-- START DATA SHOWN --
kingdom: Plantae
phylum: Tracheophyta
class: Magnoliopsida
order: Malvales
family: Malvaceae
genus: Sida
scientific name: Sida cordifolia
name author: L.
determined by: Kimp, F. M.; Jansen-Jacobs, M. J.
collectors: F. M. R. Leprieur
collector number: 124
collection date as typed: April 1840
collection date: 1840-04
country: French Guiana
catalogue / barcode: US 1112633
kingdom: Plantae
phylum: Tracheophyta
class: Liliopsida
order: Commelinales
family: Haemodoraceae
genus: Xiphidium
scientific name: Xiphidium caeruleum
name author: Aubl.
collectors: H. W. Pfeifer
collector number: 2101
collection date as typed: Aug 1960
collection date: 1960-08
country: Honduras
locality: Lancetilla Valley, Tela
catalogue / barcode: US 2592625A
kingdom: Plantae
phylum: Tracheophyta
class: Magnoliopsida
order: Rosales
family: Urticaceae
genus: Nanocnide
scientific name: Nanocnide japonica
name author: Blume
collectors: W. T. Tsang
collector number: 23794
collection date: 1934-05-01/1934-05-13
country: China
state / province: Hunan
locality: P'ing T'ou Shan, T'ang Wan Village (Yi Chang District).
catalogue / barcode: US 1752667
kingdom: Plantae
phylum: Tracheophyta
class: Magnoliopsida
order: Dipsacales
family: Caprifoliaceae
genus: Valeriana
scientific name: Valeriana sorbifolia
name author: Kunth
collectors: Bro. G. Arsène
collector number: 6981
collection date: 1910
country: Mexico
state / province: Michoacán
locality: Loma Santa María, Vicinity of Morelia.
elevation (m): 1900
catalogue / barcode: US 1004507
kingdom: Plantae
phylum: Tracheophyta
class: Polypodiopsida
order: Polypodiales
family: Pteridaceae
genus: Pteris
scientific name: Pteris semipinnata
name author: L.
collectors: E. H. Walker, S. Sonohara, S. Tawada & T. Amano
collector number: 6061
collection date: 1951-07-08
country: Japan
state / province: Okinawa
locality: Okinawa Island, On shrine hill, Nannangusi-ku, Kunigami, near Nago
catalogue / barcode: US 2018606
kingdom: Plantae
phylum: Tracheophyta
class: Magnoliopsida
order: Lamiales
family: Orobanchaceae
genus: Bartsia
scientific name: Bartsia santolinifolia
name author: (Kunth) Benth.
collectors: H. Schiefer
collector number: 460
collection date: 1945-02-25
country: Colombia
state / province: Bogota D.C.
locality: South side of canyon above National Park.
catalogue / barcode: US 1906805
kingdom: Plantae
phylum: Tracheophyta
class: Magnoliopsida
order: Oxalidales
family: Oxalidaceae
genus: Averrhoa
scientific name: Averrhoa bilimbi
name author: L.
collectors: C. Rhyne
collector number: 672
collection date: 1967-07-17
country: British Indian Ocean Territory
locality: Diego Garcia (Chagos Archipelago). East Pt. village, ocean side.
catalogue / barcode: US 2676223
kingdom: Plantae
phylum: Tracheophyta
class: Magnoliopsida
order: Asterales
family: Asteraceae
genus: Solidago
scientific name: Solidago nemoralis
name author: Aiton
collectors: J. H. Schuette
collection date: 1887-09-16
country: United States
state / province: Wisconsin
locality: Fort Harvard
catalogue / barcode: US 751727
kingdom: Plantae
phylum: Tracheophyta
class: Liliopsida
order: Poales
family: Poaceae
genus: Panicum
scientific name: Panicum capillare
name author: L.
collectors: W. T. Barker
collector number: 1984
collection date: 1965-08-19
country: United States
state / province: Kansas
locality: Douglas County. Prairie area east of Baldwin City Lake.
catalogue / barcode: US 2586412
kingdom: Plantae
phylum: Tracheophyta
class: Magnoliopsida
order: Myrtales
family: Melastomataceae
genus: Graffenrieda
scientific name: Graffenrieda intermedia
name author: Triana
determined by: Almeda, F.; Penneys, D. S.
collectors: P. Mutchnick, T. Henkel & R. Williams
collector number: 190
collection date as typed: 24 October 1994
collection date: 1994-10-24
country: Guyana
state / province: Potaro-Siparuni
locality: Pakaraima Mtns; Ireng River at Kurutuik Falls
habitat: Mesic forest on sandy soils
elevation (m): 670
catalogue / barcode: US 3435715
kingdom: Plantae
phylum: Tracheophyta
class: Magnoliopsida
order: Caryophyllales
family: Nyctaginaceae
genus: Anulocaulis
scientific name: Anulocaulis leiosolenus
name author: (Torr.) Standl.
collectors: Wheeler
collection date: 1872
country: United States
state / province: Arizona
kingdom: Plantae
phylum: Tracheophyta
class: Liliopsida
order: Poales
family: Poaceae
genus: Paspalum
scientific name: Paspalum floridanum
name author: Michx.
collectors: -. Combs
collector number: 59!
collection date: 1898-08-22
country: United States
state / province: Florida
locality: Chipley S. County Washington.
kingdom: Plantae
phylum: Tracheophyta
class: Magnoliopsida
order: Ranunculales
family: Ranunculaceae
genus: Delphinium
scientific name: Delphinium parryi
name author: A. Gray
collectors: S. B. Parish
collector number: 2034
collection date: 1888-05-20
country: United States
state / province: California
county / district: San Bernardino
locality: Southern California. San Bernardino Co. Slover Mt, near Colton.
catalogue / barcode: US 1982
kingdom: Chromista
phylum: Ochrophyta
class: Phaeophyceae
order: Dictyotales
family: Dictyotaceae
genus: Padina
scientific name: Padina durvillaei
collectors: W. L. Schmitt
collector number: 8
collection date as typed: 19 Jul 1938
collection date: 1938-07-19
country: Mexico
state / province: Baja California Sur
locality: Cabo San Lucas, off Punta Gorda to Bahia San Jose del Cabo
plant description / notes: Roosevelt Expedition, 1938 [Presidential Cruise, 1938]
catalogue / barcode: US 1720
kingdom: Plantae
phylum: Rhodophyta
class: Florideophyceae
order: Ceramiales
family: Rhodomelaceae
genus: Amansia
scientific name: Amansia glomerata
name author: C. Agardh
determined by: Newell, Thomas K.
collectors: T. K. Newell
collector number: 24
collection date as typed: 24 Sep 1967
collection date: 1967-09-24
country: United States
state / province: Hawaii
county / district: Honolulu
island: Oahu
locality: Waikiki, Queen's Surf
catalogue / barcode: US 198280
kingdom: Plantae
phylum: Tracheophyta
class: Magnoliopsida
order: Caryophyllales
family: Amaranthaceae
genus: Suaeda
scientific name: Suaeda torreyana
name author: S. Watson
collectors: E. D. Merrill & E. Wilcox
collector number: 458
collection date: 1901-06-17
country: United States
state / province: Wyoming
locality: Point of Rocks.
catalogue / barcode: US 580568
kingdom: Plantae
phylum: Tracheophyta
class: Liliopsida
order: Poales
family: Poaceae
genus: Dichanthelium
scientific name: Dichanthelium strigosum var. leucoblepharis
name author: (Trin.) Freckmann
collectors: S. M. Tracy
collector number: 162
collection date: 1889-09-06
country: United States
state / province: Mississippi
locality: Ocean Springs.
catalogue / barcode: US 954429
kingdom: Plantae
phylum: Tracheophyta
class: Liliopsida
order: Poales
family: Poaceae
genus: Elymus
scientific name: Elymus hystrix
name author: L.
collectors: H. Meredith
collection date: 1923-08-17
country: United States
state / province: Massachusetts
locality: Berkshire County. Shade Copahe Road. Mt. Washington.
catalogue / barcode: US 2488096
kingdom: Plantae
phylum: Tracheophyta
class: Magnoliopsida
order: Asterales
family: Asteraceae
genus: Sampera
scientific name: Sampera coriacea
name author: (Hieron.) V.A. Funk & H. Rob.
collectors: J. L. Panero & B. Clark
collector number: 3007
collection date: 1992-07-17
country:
-- END DATA SHOWN --
### REQUIREMENT
Duplicate the rows from the line containing "catalogue / barcode: US 1720" to the line containing "locality: Waikiki, Queen's Surf", both included.

### EXPECTED ANSWER
catalogue / barcode: US 1720
kingdom: Plantae
phylum: Rhodophyta
class: Florideophyceae
order: Ceramiales
family: Rhodomelaceae
genus: Amansia
scientific name: Amansia glomerata
name author: C. Agardh
determined by: Newell, Thomas K.
collectors: T. K. Newell
collector number: 24
collection date as typed: 24 Sep 1967
collection date: 1967-09-24
country: United States
state / province: Hawaii
county / district: Honolulu
island: Oahu
locality: Waikiki, Queen's Surf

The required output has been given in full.